Install The Wall: Measure, cut and install the repair drywall piece. Again, it’s easier to use a piece that’s not a factory edge because sections from the “field” of the drywall (aka, anything that’s not the factory edge) are flat. Cut the repair piece just a little smaller than the hole. If necessary, use a rasp to tune in the cut. It’s best if these plugs fit close. Fasten with screws.
Tape and Mud: Tape and mud the hole as you would for new drywall installations. Sister’s likes the nylon mesh tape here because it adheres to the wall and can be finished well, but I prefer paper tape. I like paper tape because it lays flatter and I can finish it better.
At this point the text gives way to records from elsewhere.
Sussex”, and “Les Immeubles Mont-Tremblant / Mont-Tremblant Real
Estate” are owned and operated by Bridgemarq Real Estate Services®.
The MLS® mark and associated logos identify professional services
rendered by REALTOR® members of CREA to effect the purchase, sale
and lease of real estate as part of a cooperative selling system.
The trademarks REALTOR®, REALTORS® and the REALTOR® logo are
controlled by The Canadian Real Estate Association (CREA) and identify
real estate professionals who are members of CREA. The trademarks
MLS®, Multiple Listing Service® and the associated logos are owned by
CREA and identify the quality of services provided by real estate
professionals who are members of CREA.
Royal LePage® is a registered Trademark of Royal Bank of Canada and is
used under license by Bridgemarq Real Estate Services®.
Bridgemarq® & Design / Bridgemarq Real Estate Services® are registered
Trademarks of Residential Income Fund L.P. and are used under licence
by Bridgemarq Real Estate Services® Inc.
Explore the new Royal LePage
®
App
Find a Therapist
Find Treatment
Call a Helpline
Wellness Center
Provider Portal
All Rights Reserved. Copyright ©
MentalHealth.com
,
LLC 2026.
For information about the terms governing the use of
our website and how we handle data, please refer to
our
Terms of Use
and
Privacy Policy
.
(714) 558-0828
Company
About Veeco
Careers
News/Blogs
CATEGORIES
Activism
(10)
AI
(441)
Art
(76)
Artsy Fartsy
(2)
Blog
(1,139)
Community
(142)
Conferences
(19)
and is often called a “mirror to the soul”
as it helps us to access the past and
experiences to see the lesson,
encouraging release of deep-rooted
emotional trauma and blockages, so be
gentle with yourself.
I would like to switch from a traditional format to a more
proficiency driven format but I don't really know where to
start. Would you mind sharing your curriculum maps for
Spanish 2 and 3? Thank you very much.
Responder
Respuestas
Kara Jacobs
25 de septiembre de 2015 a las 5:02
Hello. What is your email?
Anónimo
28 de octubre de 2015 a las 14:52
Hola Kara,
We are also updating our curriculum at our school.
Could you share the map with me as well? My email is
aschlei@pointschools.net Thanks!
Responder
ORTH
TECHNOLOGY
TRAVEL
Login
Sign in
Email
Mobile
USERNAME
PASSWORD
Whatever you choose, mud, tape and sand, as with the bullet patch. Prime, paint, then show off to your friends what a drywall repair ace you are. And then you can use the old jobsite phrase pro’s use to sing their own praises—“See that! It looks like it grew there.”
Mix Up Some Mud
Site-mixed—often called “setting compound”—dries chemically like concrete rather than by evaporation, like compound you get in a bucket. I typically use Dura-Bond 20 for bullet and batten patches because it dries so fast. “20” indicates the approximate number of minutes it takes the material to dry. Dura-Bond also comes in 45- and 90-minute formulations. I usually use 45 for paint prep or even taping whole drywall jobs so I can get the first coat on fast then follow up with a second coat of evaporative compound.
I like to mix the Dura-Bond in a 2-gallon plastic bucket with the flattest bottom I can find. I use a plastic cooking spoon to scoop the powder out of the bag and a metal margin trowel to mix it up in the bucket. The goal is to get the balance-of-powder-and-water such that the resulting material is pasty. It should stick to your drywall knife for a few seconds before beginning to slide off.
Here’s a mixing tip: Pour 1/2 inch of water into the bottom of the bucket. Put in a couple of spoonfuls of powder. Let the powder absorb the water for five minutes and it’ll be easier to mix. And remember, you want the mix like Stove Top Stuffing—no lumps. Note: I’ve tried using a small mixing paddle on my cordless drill to mix this compound and almost always get better results hand-mixing.
A little mix goes a long way, and this is a small patch. Getting the water-to-powder ratio right takes some trial and error, but the stuff is cheap so practice is easy.
After you’ve mixed the mud and applied a coat to the wall patch, make sure to throw out the mud left in the bucket right away—for a couple of reasons. First, it’s easier to scoop out the mud before it dries to the consistency of concrete. And second, using a clean bucket for every batch keeps the material from setting up quicker than it’s supposed to. I use a grout sponge and water to wipe down the margin trowel, knife and bucket after every batch. It seems like a pain, but believe me, it actually saves you time—big time.
One trick to minimizing sanding and getting a tight finish with joint compound—as quickly as possible—is to learn how to flare the knife blade as you wipe on the compound. It’s all in how you apply pressure to the knife blade as you apply the mud.
The first step in taping or bullet patching is to embed the paper surface in the compound and wipe it down flat. I do this by first applying pressure evenly across the knife blade. Once I’ve squeezed all of the compound out and the paper is essentially flat on the wall board, then I “feather” the edge.
Here’s how: Along the perimeter of the joint compound apply more pressure to the outside of the knife than the inside, slightly bending the knife blade. This tapers—or feathers—the outside edge of the mud and helps deliver a nice crisp finish that requires less sanding to blend with the surrounding surface.